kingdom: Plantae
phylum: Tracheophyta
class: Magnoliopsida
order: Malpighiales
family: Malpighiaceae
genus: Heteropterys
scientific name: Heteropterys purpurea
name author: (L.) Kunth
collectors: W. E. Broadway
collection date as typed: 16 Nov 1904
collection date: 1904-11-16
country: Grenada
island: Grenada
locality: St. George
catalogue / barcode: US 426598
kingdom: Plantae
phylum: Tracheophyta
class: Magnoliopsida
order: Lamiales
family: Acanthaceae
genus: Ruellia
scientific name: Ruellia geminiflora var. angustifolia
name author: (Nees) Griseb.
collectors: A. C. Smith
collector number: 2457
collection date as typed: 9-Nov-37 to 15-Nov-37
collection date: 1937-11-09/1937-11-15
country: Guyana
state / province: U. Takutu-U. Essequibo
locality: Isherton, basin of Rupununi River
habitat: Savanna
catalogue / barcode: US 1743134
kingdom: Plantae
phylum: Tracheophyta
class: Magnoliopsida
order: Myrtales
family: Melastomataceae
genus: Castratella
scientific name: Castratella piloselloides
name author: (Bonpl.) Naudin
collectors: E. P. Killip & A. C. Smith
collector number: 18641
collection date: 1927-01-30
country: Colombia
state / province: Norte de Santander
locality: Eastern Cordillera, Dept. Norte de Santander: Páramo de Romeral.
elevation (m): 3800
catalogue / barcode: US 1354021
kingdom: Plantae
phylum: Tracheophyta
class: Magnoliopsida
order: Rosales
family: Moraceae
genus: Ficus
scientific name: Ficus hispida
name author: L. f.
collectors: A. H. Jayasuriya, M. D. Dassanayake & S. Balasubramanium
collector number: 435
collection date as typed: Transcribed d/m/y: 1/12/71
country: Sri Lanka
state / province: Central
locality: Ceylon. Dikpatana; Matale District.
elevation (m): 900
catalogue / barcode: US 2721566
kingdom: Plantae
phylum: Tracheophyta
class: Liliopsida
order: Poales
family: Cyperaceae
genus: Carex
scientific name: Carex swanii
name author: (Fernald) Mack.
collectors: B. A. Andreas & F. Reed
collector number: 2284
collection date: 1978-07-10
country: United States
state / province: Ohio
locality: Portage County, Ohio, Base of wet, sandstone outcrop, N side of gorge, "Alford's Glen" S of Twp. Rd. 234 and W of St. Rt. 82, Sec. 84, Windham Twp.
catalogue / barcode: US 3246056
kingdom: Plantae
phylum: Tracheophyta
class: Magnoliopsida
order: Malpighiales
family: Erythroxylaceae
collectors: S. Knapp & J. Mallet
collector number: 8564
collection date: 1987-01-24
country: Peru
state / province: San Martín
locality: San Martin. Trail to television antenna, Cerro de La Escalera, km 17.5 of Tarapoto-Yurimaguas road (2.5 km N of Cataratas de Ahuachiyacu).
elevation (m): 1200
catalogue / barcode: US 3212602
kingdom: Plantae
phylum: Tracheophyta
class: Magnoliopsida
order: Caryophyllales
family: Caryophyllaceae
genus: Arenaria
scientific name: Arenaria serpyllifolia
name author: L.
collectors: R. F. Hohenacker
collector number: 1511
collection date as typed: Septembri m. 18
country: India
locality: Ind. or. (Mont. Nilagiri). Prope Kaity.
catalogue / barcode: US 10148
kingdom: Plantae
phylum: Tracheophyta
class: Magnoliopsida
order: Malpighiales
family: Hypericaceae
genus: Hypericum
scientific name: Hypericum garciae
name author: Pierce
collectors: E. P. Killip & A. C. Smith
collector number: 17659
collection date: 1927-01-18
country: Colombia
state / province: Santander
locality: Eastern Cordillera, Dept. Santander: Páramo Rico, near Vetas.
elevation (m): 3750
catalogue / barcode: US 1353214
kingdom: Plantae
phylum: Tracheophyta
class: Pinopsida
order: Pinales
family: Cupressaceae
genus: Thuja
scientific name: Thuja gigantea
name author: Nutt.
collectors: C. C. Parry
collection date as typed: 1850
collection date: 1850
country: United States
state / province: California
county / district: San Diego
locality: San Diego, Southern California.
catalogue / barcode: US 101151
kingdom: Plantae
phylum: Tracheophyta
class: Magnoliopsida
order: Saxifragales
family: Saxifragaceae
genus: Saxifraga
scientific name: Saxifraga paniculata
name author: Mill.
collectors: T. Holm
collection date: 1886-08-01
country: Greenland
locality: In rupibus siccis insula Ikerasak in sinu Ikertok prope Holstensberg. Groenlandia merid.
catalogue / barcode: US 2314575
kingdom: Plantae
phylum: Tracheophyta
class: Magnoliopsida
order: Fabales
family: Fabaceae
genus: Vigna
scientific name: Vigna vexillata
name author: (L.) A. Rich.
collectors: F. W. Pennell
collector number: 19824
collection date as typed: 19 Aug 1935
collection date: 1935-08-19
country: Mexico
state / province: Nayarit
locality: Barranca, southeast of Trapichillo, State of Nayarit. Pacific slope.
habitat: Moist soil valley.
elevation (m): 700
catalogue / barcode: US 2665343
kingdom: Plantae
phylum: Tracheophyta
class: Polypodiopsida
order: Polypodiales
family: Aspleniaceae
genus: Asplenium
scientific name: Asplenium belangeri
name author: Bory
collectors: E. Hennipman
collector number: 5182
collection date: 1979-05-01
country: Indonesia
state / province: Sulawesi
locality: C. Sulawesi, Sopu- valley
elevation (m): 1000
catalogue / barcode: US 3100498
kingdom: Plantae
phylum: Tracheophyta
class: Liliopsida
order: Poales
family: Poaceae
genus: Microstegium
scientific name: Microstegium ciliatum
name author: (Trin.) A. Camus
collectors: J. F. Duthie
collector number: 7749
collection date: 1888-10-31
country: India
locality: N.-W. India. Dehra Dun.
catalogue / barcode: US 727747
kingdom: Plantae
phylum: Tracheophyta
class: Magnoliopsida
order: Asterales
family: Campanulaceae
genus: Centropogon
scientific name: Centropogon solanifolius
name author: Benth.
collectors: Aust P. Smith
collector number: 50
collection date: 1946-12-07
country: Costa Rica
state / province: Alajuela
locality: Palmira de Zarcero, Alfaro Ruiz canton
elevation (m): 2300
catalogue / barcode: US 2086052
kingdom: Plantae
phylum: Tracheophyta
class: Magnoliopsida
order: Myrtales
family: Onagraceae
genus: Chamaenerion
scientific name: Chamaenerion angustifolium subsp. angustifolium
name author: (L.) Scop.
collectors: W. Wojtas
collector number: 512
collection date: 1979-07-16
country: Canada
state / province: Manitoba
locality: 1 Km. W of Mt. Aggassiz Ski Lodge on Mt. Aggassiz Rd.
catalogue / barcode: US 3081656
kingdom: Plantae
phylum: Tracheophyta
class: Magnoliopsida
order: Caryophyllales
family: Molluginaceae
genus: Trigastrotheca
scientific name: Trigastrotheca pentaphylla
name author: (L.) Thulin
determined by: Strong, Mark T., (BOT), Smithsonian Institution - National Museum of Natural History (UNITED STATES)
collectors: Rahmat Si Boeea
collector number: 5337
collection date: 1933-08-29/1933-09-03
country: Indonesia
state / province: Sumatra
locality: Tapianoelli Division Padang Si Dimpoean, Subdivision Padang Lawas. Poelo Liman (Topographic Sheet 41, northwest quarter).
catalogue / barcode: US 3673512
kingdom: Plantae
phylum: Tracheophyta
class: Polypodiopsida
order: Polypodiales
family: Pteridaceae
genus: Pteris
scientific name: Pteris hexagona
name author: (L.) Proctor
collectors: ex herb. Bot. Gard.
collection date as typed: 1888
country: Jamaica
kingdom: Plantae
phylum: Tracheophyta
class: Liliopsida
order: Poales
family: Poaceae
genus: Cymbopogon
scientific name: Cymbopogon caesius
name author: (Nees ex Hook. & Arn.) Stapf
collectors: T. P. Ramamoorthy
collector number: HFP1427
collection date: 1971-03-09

■ INSTRUCTIONS FOR THE TASK: Format each line of the material above as a JSON list of strings, with one string per line and no blank lines.

■ ANSWER TO THE PROBLEM:
[
  "kingdom: Plantae",
  "phylum: Tracheophyta",
  "class: Magnoliopsida",
  "order: Malpighiales",
  "family: Malpighiaceae",
  "genus: Heteropterys",
  "scientific name: Heteropterys purpurea",
  "name author: (L.) Kunth",
  "collectors: W. E. Broadway",
  "collection date as typed: 16 Nov 1904",
  "collection date: 1904-11-16",
  "country: Grenada",
  "island: Grenada",
  "locality: St. George",
  "catalogue / barcode: US 426598",
  "kingdom: Plantae",
  "phylum: Tracheophyta",
  "class: Magnoliopsida",
  "order: Lamiales",
  "family: Acanthaceae",
  "genus: Ruellia",
  "scientific name: Ruellia geminiflora var. angustifolia",
  "name author: (Nees) Griseb.",
  "collectors: A. C. Smith",
  "collector number: 2457",
  "collection date as typed: 9-Nov-37 to 15-Nov-37",
  "collection date: 1937-11-09/1937-11-15",
  "country: Guyana",
  "state / province: U. Takutu-U. Essequibo",
  "locality: Isherton, basin of Rupununi River",
  "habitat: Savanna",
  "catalogue / barcode: US 1743134",
  "kingdom: Plantae",
  "phylum: Tracheophyta",
  "class: Magnoliopsida",
  "order: Myrtales",
  "family: Melastomataceae",
  "genus: Castratella",
  "scientific name: Castratella piloselloides",
  "name author: (Bonpl.) Naudin",
  "collectors: E. P. Killip & A. C. Smith",
  "collector number: 18641",
  "collection date: 1927-01-30",
  "country: Colombia",
  "state / province: Norte de Santander",
  "locality: Eastern Cordillera, Dept. Norte de Santander: Páramo de Romeral.",
  "elevation (m): 3800",
  "catalogue / barcode: US 1354021",
  "kingdom: Plantae",
  "phylum: Tracheophyta",
  "class: Magnoliopsida",
  "order: Rosales",
  "family: Moraceae",
  "genus: Ficus",
  "scientific name: Ficus hispida",
  "name author: L. f.",
  "collectors: A. H. Jayasuriya, M. D. Dassanayake & S. Balasubramanium",
  "collector number: 435",
  "collection date as typed: Transcribed d/m/y: 1/12/71",
  "country: Sri Lanka",
  "state / province: Central",
  "locality: Ceylon. Dikpatana; Matale District.",
  "elevation (m): 900",
  "catalogue / barcode: US 2721566",
  "kingdom: Plantae",
  "phylum: Tracheophyta",
  "class: Liliopsida",
  "order: Poales",
  "family: Cyperaceae",
  "genus: Carex",
  "scientific name: Carex swanii",
  "name author: (Fernald) Mack.",
  "collectors: B. A. Andreas & F. Reed",
  "collector number: 2284",
  "collection date: 1978-07-10",
  "country: United States",
  "state / province: Ohio",
  "locality: Portage County, Ohio, Base of wet, sandstone outcrop, N side of gorge, \"Alford's Glen\" S of Twp. Rd. 234 and W of St. Rt. 82, Sec. 84, Windham Twp.",
  "catalogue / barcode: US 3246056",
  "kingdom: Plantae",
  "phylum: Tracheophyta",
  "class: Magnoliopsida",
  "order: Malpighiales",
  "family: Erythroxylaceae",
  "collectors: S. Knapp & J. Mallet",
  "collector number: 8564",
  "collection date: 1987-01-24",
  "country: Peru",
  "state / province: San Martín",
  "locality: San Martin. Trail to television antenna, Cerro de La Escalera, km 17.5 of Tarapoto-Yurimaguas road (2.5 km N of Cataratas de Ahuachiyacu).",
  "elevation (m): 1200",
  "catalogue / barcode: US 3212602",
  "kingdom: Plantae",
  "phylum: Tracheophyta",
  "class: Magnoliopsida",
  "order: Caryophyllales",
  "family: Caryophyllaceae",
  "genus: Arenaria",
  "scientific name: Arenaria serpyllifolia",
  "name author: L.",
  "collectors: R. F. Hohenacker",
  "collector number: 1511",
  "collection date as typed: Septembri m. 18",
  "country: India",
  "locality: Ind. or. (Mont. Nilagiri). Prope Kaity.",
  "catalogue / barcode: US 10148",
  "kingdom: Plantae",
  "phylum: Tracheophyta",
  "class: Magnoliopsida",
  "order: Malpighiales",
  "family: Hypericaceae",
  "genus: Hypericum",
  "scientific name: Hypericum garciae",
  "name author: Pierce",
  "collectors: E. P. Killip & A. C. Smith",
  "collector number: 17659",
  "collection date: 1927-01-18",
  "country: Colombia",
  "state / province: Santander",
  "locality: Eastern Cordillera, Dept. Santander: Páramo Rico, near Vetas.",
  "elevation (m): 3750",
  "catalogue / barcode: US 1353214",
  "kingdom: Plantae",
  "phylum: Tracheophyta",
  "class: Pinopsida",
  "order: Pinales",
  "family: Cupressaceae",
  "genus: Thuja",
  "scientific name: Thuja gigantea",
  "name author: Nutt.",
  "collectors: C. C. Parry",
  "collection date as typed: 1850",
  "collection date: 1850",
  "country: United States",
  "state / province: California",
  "county / district: San Diego",
  "locality: San Diego, Southern California.",
  "catalogue / barcode: US 101151",
  "kingdom: Plantae",
  "phylum: Tracheophyta",
  "class: Magnoliopsida",
  "order: Saxifragales",
  "family: Saxifragaceae",
  "genus: Saxifraga",
  "scientific name: Saxifraga paniculata",
  "name author: Mill.",
  "collectors: T. Holm",
  "collection date: 1886-08-01",
  "country: Greenland",
  "locality: In rupibus siccis insula Ikerasak in sinu Ikertok prope Holstensberg. Groenlandia merid.",
  "catalogue / barcode: US 2314575",
  "kingdom: Plantae",
  "phylum: Tracheophyta",
  "class: Magnoliopsida",
  "order: Fabales",
  "family: Fabaceae",
  "genus: Vigna",
  "scientific name: Vigna vexillata",
  "name author: (L.) A. Rich.",
  "collectors: F. W. Pennell",
  "collector number: 19824",
  "collection date as typed: 19 Aug 1935",
  "collection date: 1935-08-19",
  "country: Mexico",
  "state / province: Nayarit",
  "locality: Barranca, southeast of Trapichillo, State of Nayarit. Pacific slope.",
  "habitat: Moist soil valley.",
  "elevation (m): 700",
  "catalogue / barcode: US 2665343",
  "kingdom: Plantae",
  "phylum: Tracheophyta",
  "class: Polypodiopsida",
  "order: Polypodiales",
  "family: Aspleniaceae",
  "genus: Asplenium",
  "scientific name: Asplenium belangeri",
  "name author: Bory",
  "collectors: E. Hennipman",
  "collector number: 5182",
  "collection date: 1979-05-01",
  "country: Indonesia",
  "state / province: Sulawesi",
  "locality: C. Sulawesi, Sopu- valley",
  "elevation (m): 1000",
  "catalogue / barcode: US 3100498",
  "kingdom: Plantae",
  "phylum: Tracheophyta",
  "class: Liliopsida",
  "order: Poales",
  "family: Poaceae",
  "genus: Microstegium",
  "scientific name: Microstegium ciliatum",
  "name author: (Trin.) A. Camus",
  "collectors: J. F. Duthie",
  "collector number: 7749",
  "collection date: 1888-10-31",
  "country: India",
  "locality: N.-W. India. Dehra Dun.",
  "catalogue / barcode: US 727747",
  "kingdom: Plantae",
  "phylum: Tracheophyta",
  "class: Magnoliopsida",
  "order: Asterales",
  "family: Campanulaceae",
  "genus: Centropogon",
  "scientific name: Centropogon solanifolius",
  "name author: Benth.",
  "collectors: Aust P. Smith",
  "collector number: 50",
  "collection date: 1946-12-07",
  "country: Costa Rica",
  "state / province: Alajuela",
  "locality: Palmira de Zarcero, Alfaro Ruiz canton",
  "elevation (m): 2300",
  "catalogue / barcode: US 2086052",
  "kingdom: Plantae",
  "phylum: Tracheophyta",
  "class: Magnoliopsida",
  "order: Myrtales",
  "family: Onagraceae",
  "genus: Chamaenerion",
  "scientific name: Chamaenerion angustifolium subsp. angustifolium",
  "name author: (L.) Scop.",
  "collectors: W. Wojtas",
  "collector number: 512",
  "collection date: 1979-07-16",
  "country: Canada",
  "state / province: Manitoba",
  "locality: 1 Km. W of Mt. Aggassiz Ski Lodge on Mt. Aggassiz Rd.",
  "catalogue / barcode: US 3081656",
  "kingdom: Plantae",
  "phylum: Tracheophyta",
  "class: Magnoliopsida",
  "order: Caryophyllales",
  "family: Molluginaceae",
  "genus: Trigastrotheca",
  "scientific name: Trigastrotheca pentaphylla",
  "name author: (L.) Thulin",
  "determined by: Strong, Mark T., (BOT), Smithsonian Institution - National Museum of Natural History (UNITED STATES)",
  "collectors: Rahmat Si Boeea",
  "collector number: 5337",
  "collection date: 1933-08-29/1933-09-03",
  "country: Indonesia",
  "state / province: Sumatra",
  "locality: Tapianoelli Division Padang Si Dimpoean, Subdivision Padang Lawas. Poelo Liman (Topographic Sheet 41, northwest quarter).",
  "catalogue / barcode: US 3673512",
  "kingdom: Plantae",
  "phylum: Tracheophyta",
  "class: Polypodiopsida",
  "order: Polypodiales",
  "family: Pteridaceae",
  "genus: Pteris",
  "scientific name: Pteris hexagona",
  "name author: (L.) Proctor",
  "collectors: ex herb. Bot. Gard.",
  "collection date as typed: 1888",
  "country: Jamaica",
  "kingdom: Plantae",
  "phylum: Tracheophyta",
  "class: Liliopsida",
  "order: Poales",
  "family: Poaceae",
  "genus: Cymbopogon",
  "scientific name: Cymbopogon caesius",
  "name author: (Nees ex Hook. & Arn.) Stapf",
  "collectors: T. P. Ramamoorthy",
  "collector number: HFP1427",
  "collection date: 1971-03-09"
]